Let’s assume for a moment you strongly believe in the American dream. You assert that one can get an education and if they work hard enough, sustain a career and healthy lifestyle.
This, you say, is a reality not just a mere notion of possibility. Thus, one must support initiatives that reinforce this mantra. By equalizing the playing field in these neighborhoods where children and young adults never had a fair start is not just “right,” it’s American.
As crime continues to overflow into greater Miami-Dade, the poorer neighborhoods will get more attention. However, the attention must not be solely on erecting playgrounds and repaving decrepit streets; there has to be outreach to the systemic roots of poverty and crime.
As local politicians focus energy and resources on building swing sets and painting rust colored fences white, they have to shift their focus on giving resources directly into programs that benefit the peoples’ lives within the communities.

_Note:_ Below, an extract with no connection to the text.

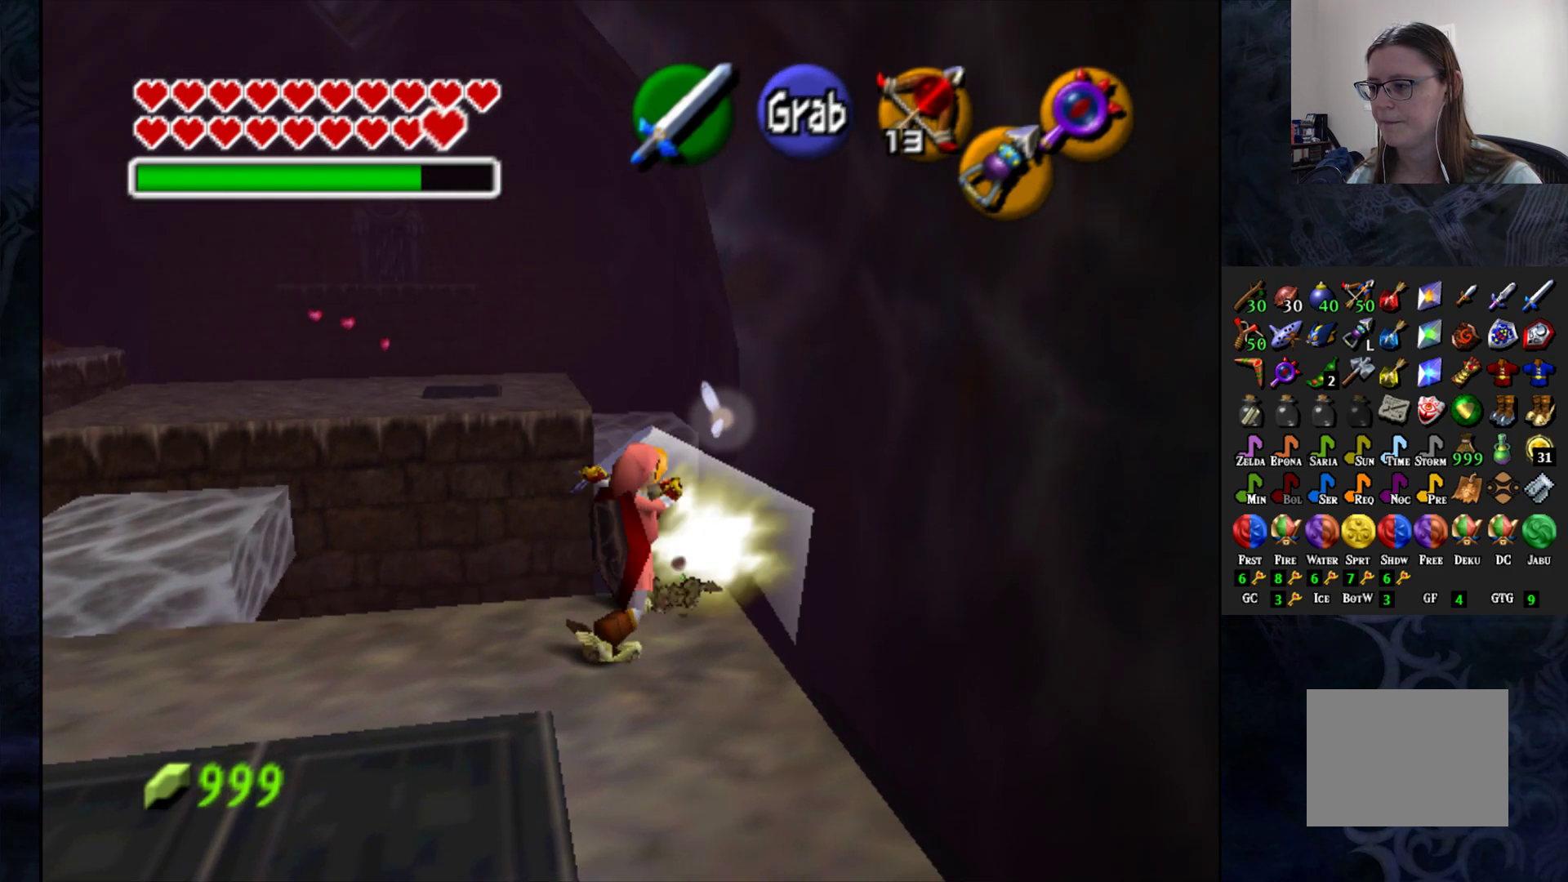
{"buttons": [], "left_stick": "center", "right_stick": "center", "events": [[350, "left_stick", "up-right"], [467, "left_stick", "center"]]}
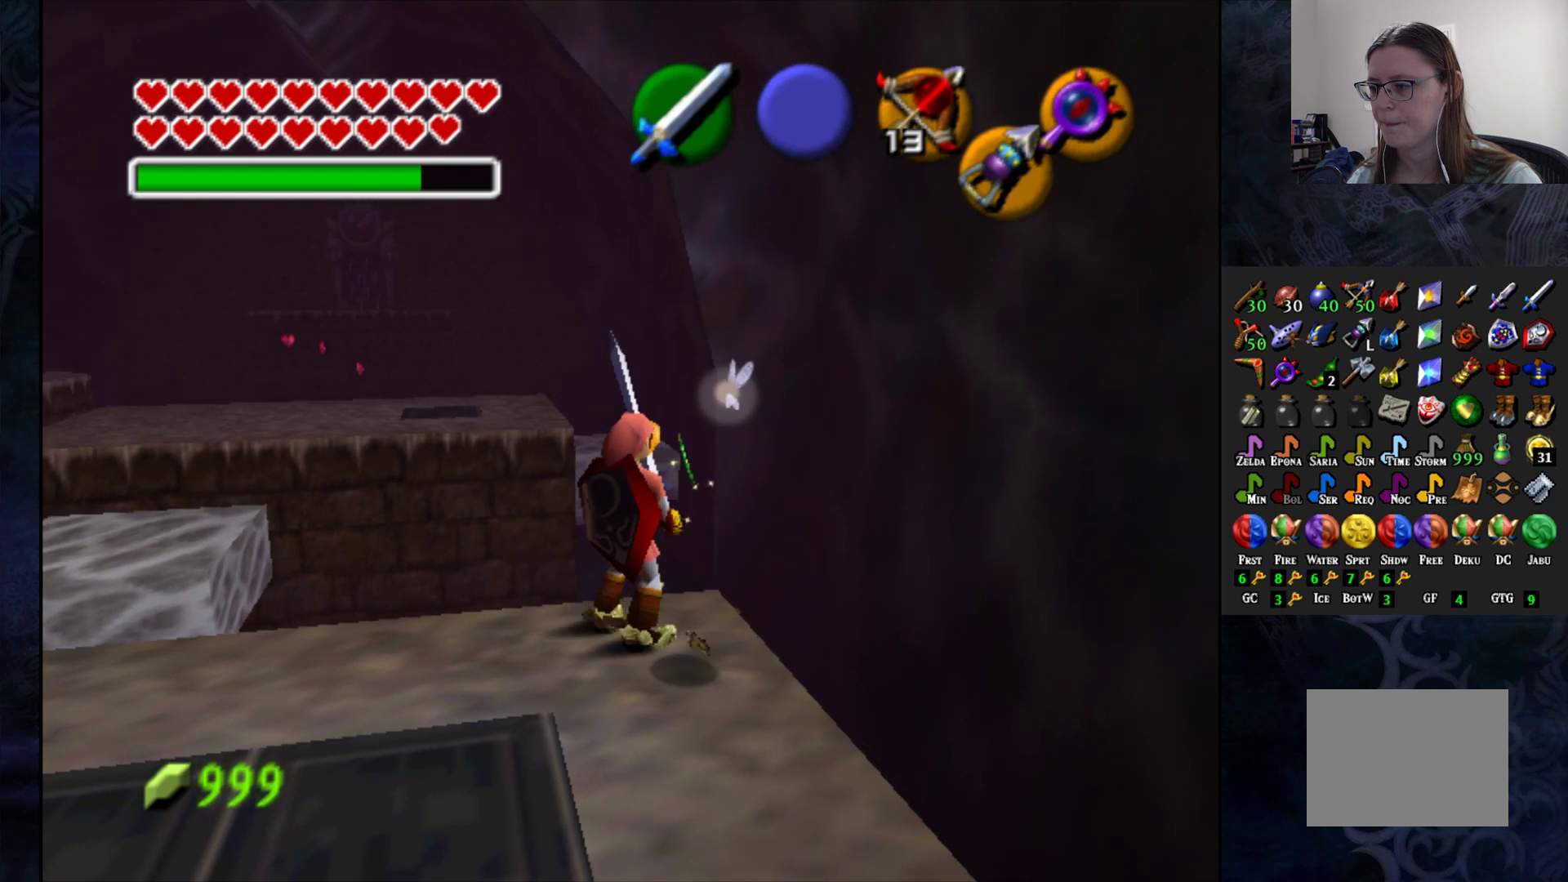
{"buttons": ["L1"], "left_stick": "center", "right_stick": "center", "events": [[200, "left_stick", "down"], [417, "left_stick", "center"], [483, "L1", "down"]]}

In other words, the $200,000 park that was funded by the Miami Community Redevelopment Agency and built by the Omni Parkwest Redevelopment Association, is a nice start and all but, the fact that it is impermanent, a concept that would be humorous if it were not a reality, and could after two years turn into a convention center, gives total pause to the entire idea.
Overtown and other poor neighborhoods in Miami need not just redevelopment but smart, citizen-oriented redevelopment.
After all, it was the construction of I-95 that fragmented Overtown in the first place and largely caused its economic decline.
A comment left by an anonymous user on an informal travel site to Miami had this to say about Liberty City, another neighborhood plagued by poverty and crime: “Do your best to avoid this place. It is by far the most disgustingly putrid location I have ever seen. The existential squalor is even worse than the South Bronx!”
The insensitivity and elitism in that comment is obvious, but its also a poignant statement; Miami’s poorest neighborhoods, as a whole, are indeed being avoided, when instead, they should be rediscovered.